* _Exercise directions_: From the entries below, gather each line containing the word "buttons".

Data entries

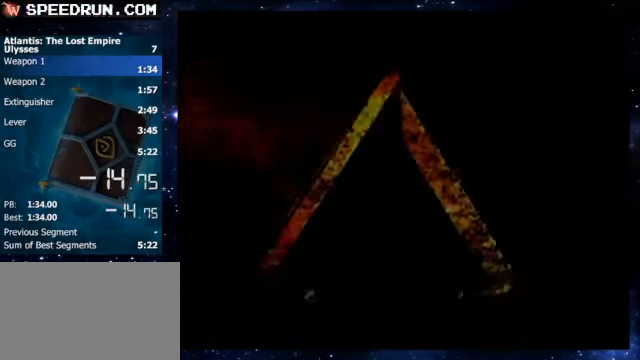
{"keys": [], "events": [[150, "7", "down"], [150, "z", "down"], [200, "7", "up"], [200, "z", "up"], [300, "7", "down"], [300, "z", "down"], [350, "7", "up"], [350, "z", "up"], [400, "7", "down"], [450, "z", "down"], [500, "7", "up"], [500, "z", "up"]]}
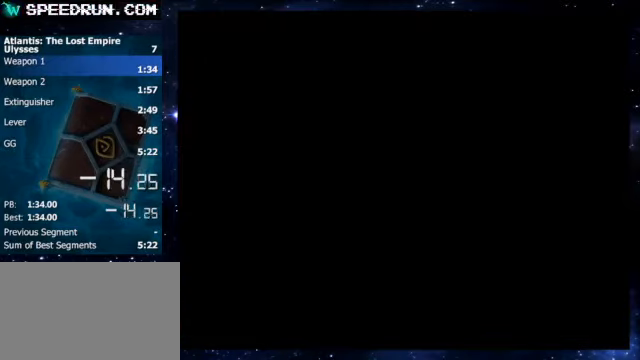
{"keys": ["z"], "events": [[50, "7", "down"], [100, "z", "down"], [150, "7", "up"], [150, "z", "up"], [200, "7", "down"], [250, "7", "up"], [300, "7", "down"], [350, "7", "up"], [350, "z", "down"], [450, "7", "down"], [450, "z", "up"], [500, "7", "up"], [500, "z", "down"]]}
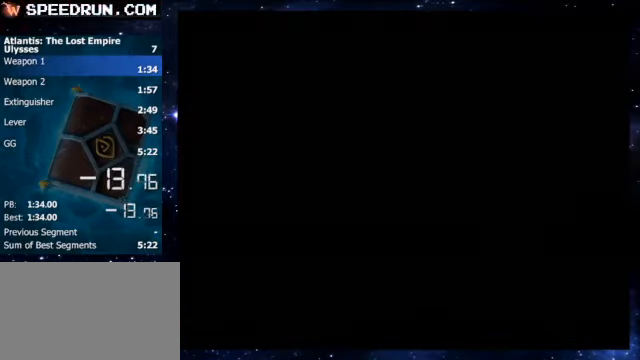
{"keys": [], "events": [[50, "7", "down"], [100, "z", "up"], [150, "7", "up"], [200, "z", "down"], [250, "z", "up"], [350, "7", "down"], [350, "z", "down"], [400, "7", "up"], [400, "z", "up"], [450, "7", "down"], [500, "7", "up"]]}
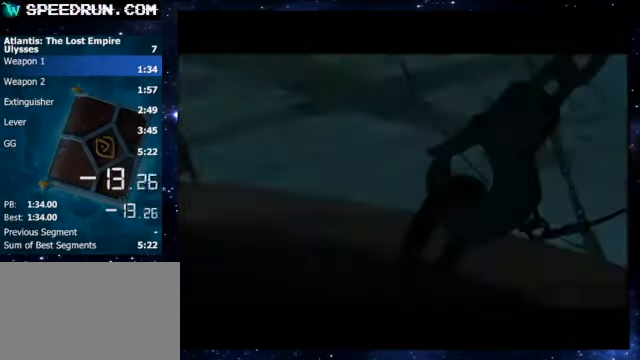
{"keys": ["7"], "events": [[50, "7", "down"], [100, "7", "up"], [100, "z", "down"], [150, "7", "down"], [150, "z", "up"], [200, "7", "up"], [200, "z", "down"], [300, "7", "down"], [300, "z", "up"], [350, "7", "up"], [400, "7", "down"], [400, "z", "down"], [450, "7", "up"], [450, "z", "up"], [500, "7", "down"]]}
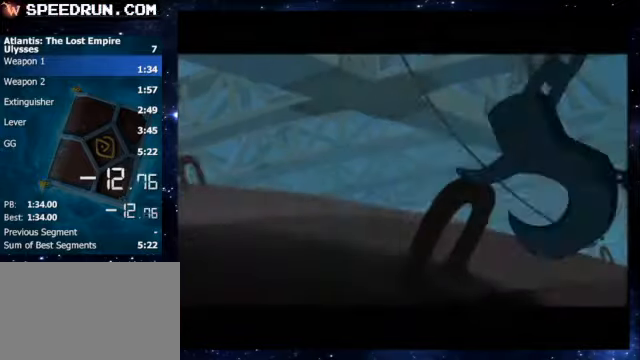
{"keys": ["7"], "events": [[50, "z", "down"], [100, "7", "up"], [100, "z", "up"], [150, "7", "down"], [150, "z", "down"], [200, "7", "up"], [200, "z", "up"], [250, "7", "down"], [250, "z", "down"], [300, "7", "up"], [300, "z", "up"], [350, "7", "down"], [400, "7", "up"], [400, "z", "down"], [500, "7", "down"], [500, "z", "up"]]}
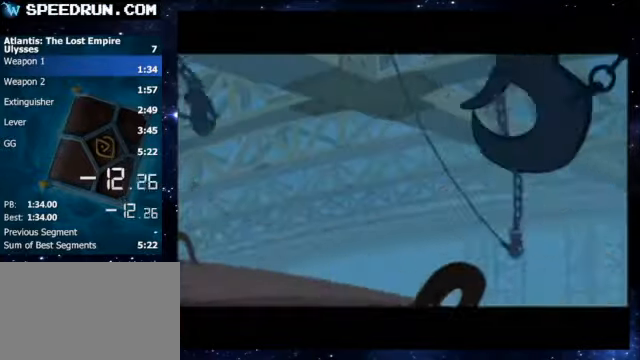
{"keys": ["7"], "events": [[50, "7", "up"], [50, "z", "down"], [100, "z", "up"], [200, "z", "down"], [250, "7", "down"], [300, "7", "up"], [300, "z", "up"], [350, "z", "down"], [400, "7", "down"], [400, "z", "up"], [450, "z", "down"], [500, "z", "up"]]}
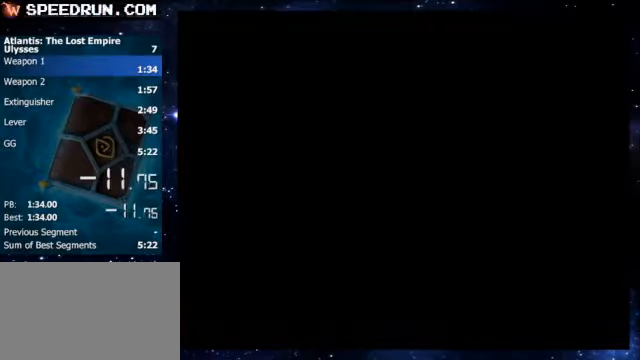
{"keys": [], "events": [[50, "7", "up"], [100, "7", "down"], [100, "z", "down"], [150, "7", "up"], [150, "z", "up"], [200, "7", "down"], [250, "7", "up"], [250, "z", "down"], [350, "z", "up"]]}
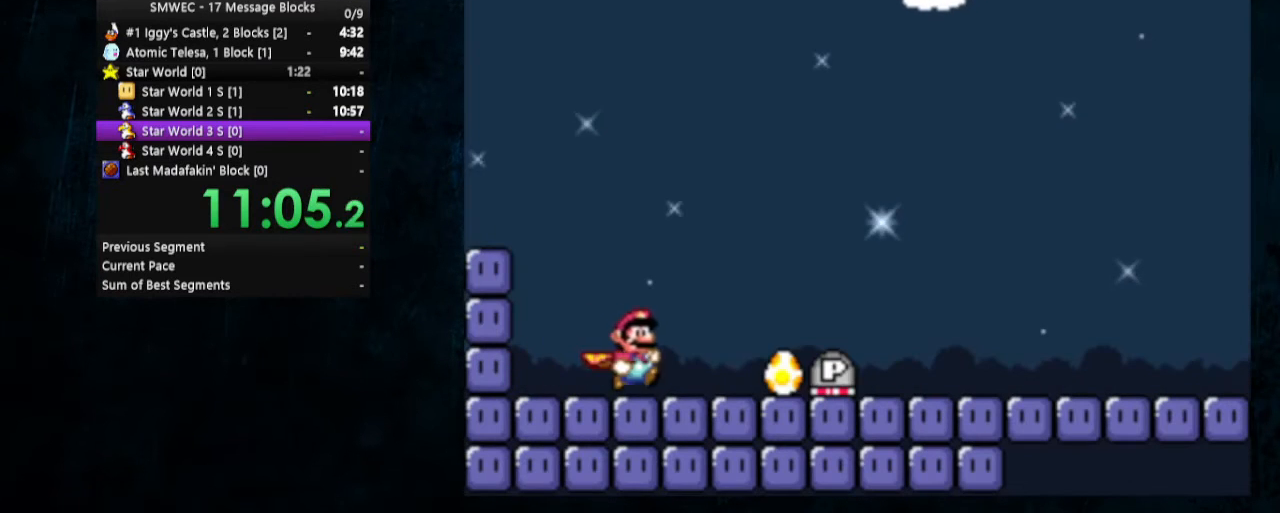
Gameplay with a controller (Nintendo layout); each line is a JSON object with the inputs held at the frame after it. "events" lists button and stick changes between this image and that frame as [ms after this image, input, new state], when the widget could be followed in between. Not read: L1 L3 R1 R3.
{"buttons": ["Y", "DPAD_UP", "DPAD_RIGHT"], "events": [[500, "DPAD_UP", "down"]]}
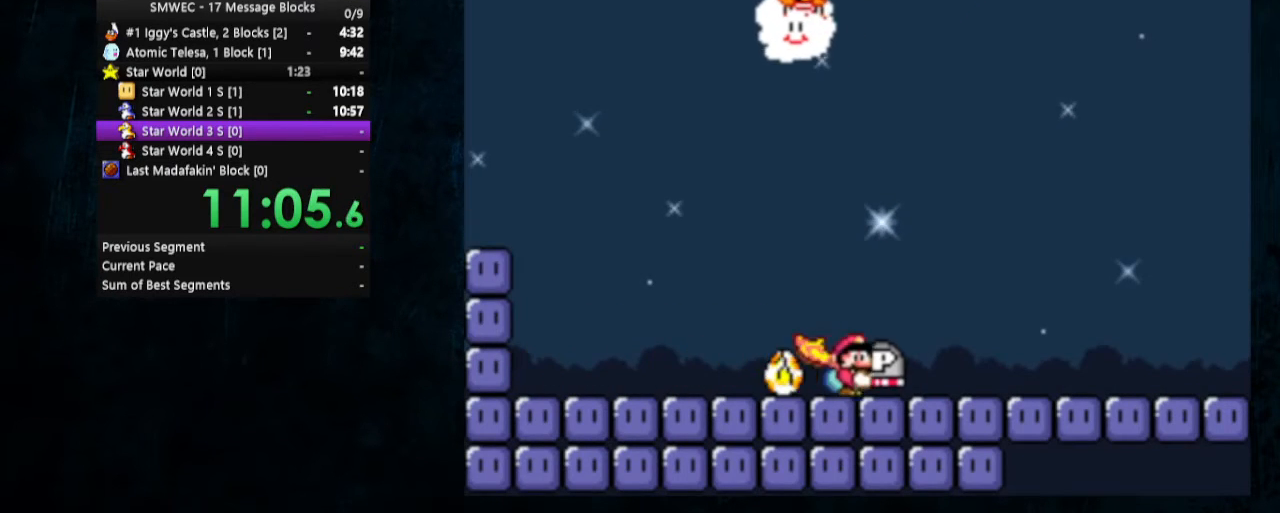
{"buttons": ["Y", "DPAD_UP", "DPAD_RIGHT"], "events": []}
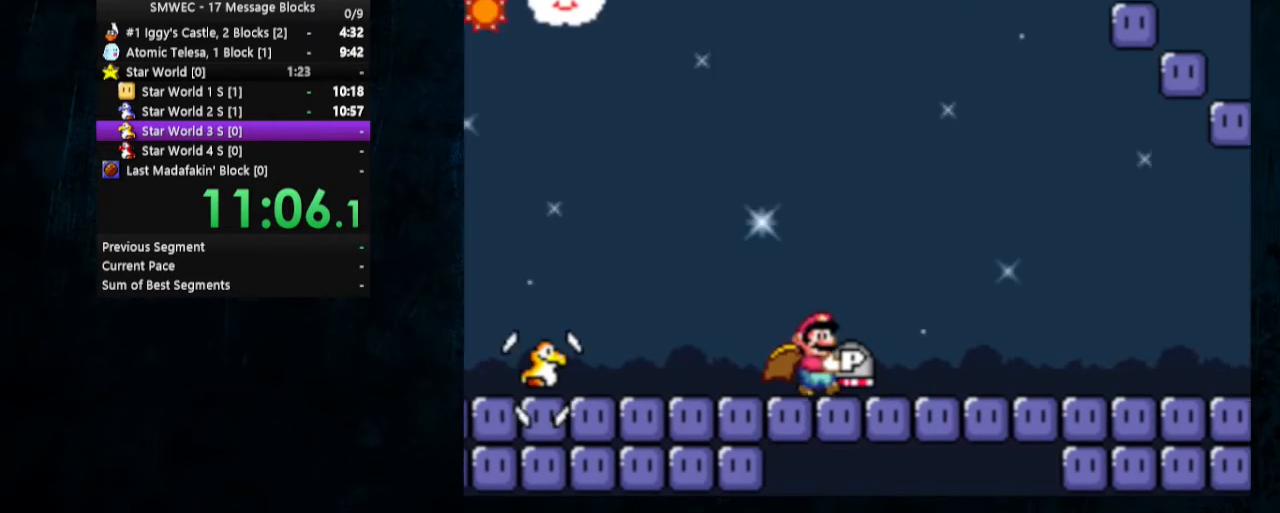
{"buttons": ["B", "Y", "DPAD_UP", "DPAD_LEFT"], "events": [[233, "B", "down"], [367, "DPAD_LEFT", "down"], [367, "DPAD_RIGHT", "up"]]}
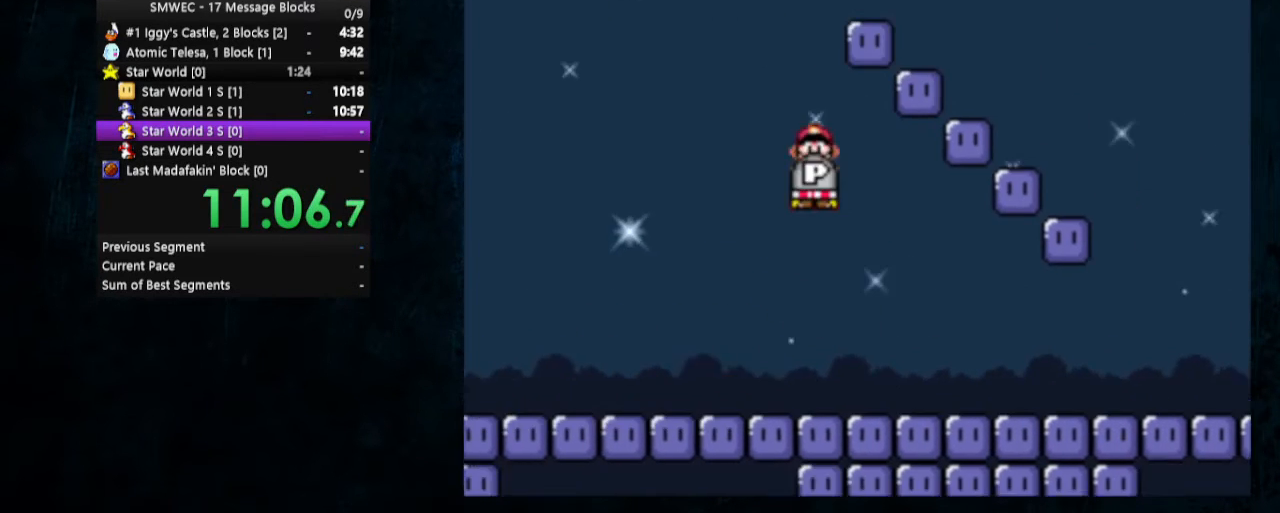
{"buttons": ["B", "Y", "DPAD_UP", "DPAD_RIGHT"], "events": [[333, "DPAD_LEFT", "up"], [333, "DPAD_RIGHT", "down"]]}
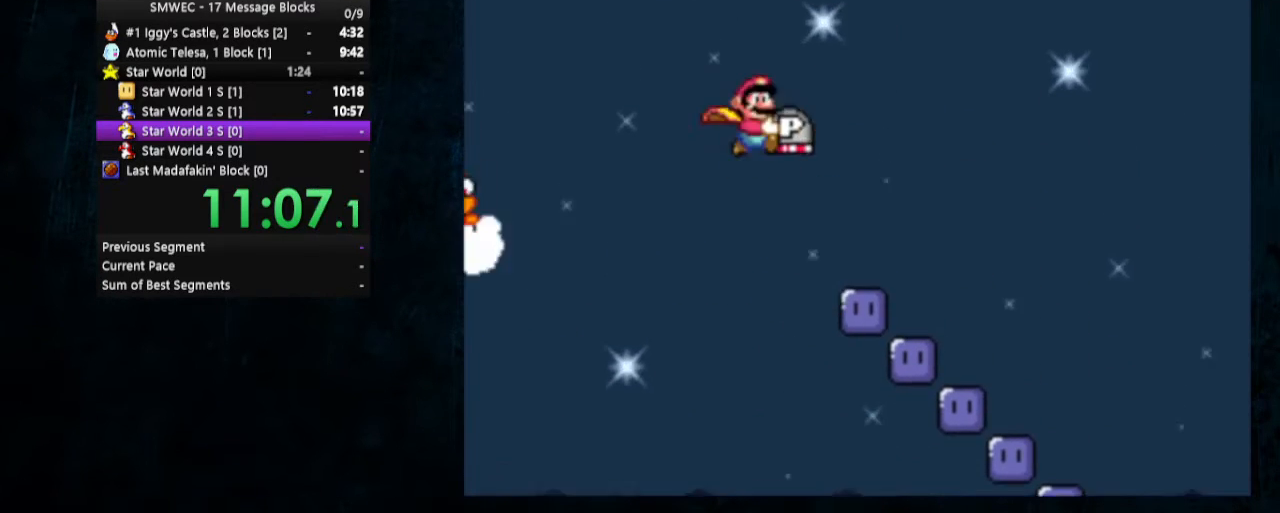
{"buttons": ["B", "Y", "DPAD_UP", "DPAD_LEFT"], "events": [[33, "DPAD_LEFT", "down"], [33, "DPAD_RIGHT", "up"], [167, "DPAD_LEFT", "up"], [200, "DPAD_RIGHT", "down"], [367, "DPAD_LEFT", "down"], [367, "DPAD_RIGHT", "up"]]}
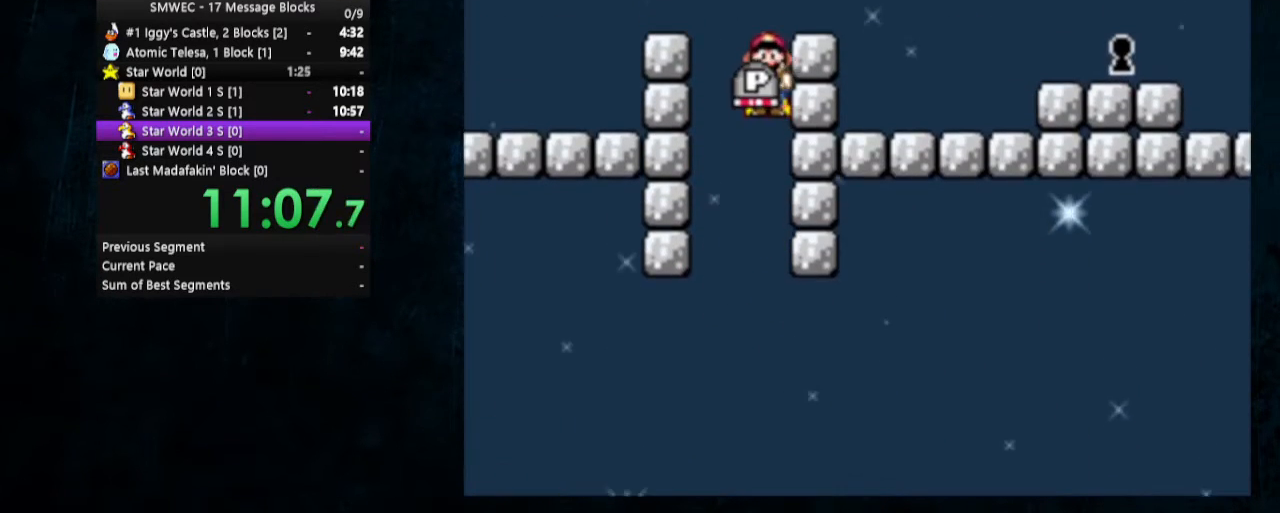
{"buttons": ["B", "Y", "DPAD_UP", "DPAD_LEFT"], "events": []}
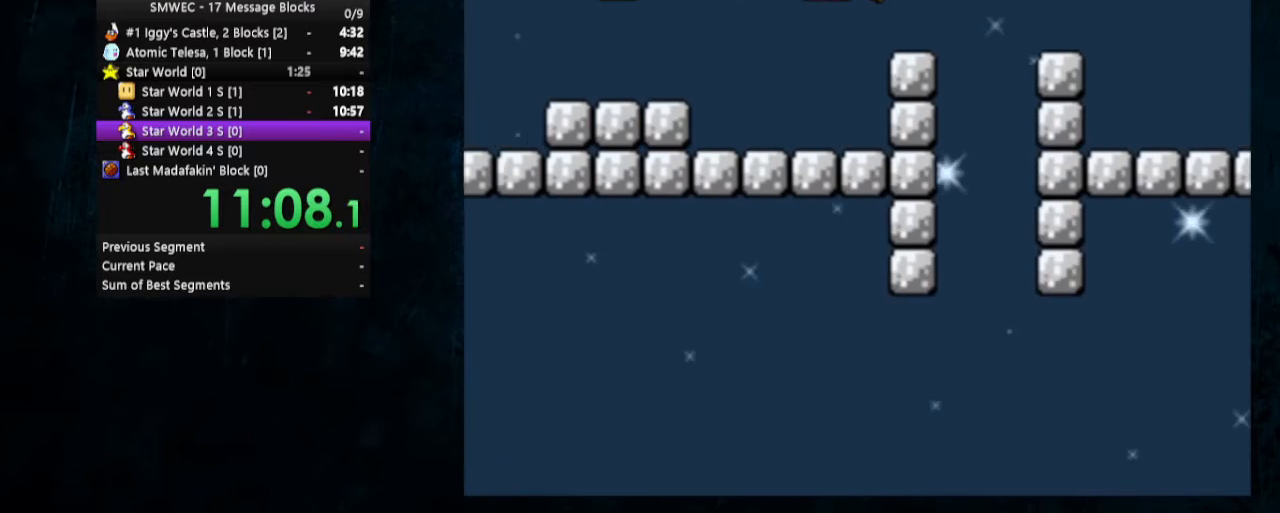
{"buttons": ["Y", "DPAD_UP", "DPAD_LEFT"], "events": [[367, "B", "up"], [400, "Y", "up"], [433, "Y", "down"]]}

* _Completed task_:
{"buttons": ["Y", "DPAD_UP", "DPAD_RIGHT"], "events": [[500, "DPAD_UP", "down"]]}
{"buttons": ["Y", "DPAD_UP", "DPAD_RIGHT"], "events": []}
{"buttons": ["B", "Y", "DPAD_UP", "DPAD_LEFT"], "events": [[233, "B", "down"], [367, "DPAD_LEFT", "down"], [367, "DPAD_RIGHT", "up"]]}
{"buttons": ["B", "Y", "DPAD_UP", "DPAD_RIGHT"], "events": [[333, "DPAD_LEFT", "up"], [333, "DPAD_RIGHT", "down"]]}
{"buttons": ["B", "Y", "DPAD_UP", "DPAD_LEFT"], "events": [[33, "DPAD_LEFT", "down"], [33, "DPAD_RIGHT", "up"], [167, "DPAD_LEFT", "up"], [200, "DPAD_RIGHT", "down"], [367, "DPAD_LEFT", "down"], [367, "DPAD_RIGHT", "up"]]}
{"buttons": ["B", "Y", "DPAD_UP", "DPAD_LEFT"], "events": []}
{"buttons": ["Y", "DPAD_UP", "DPAD_LEFT"], "events": [[367, "B", "up"], [400, "Y", "up"], [433, "Y", "down"]]}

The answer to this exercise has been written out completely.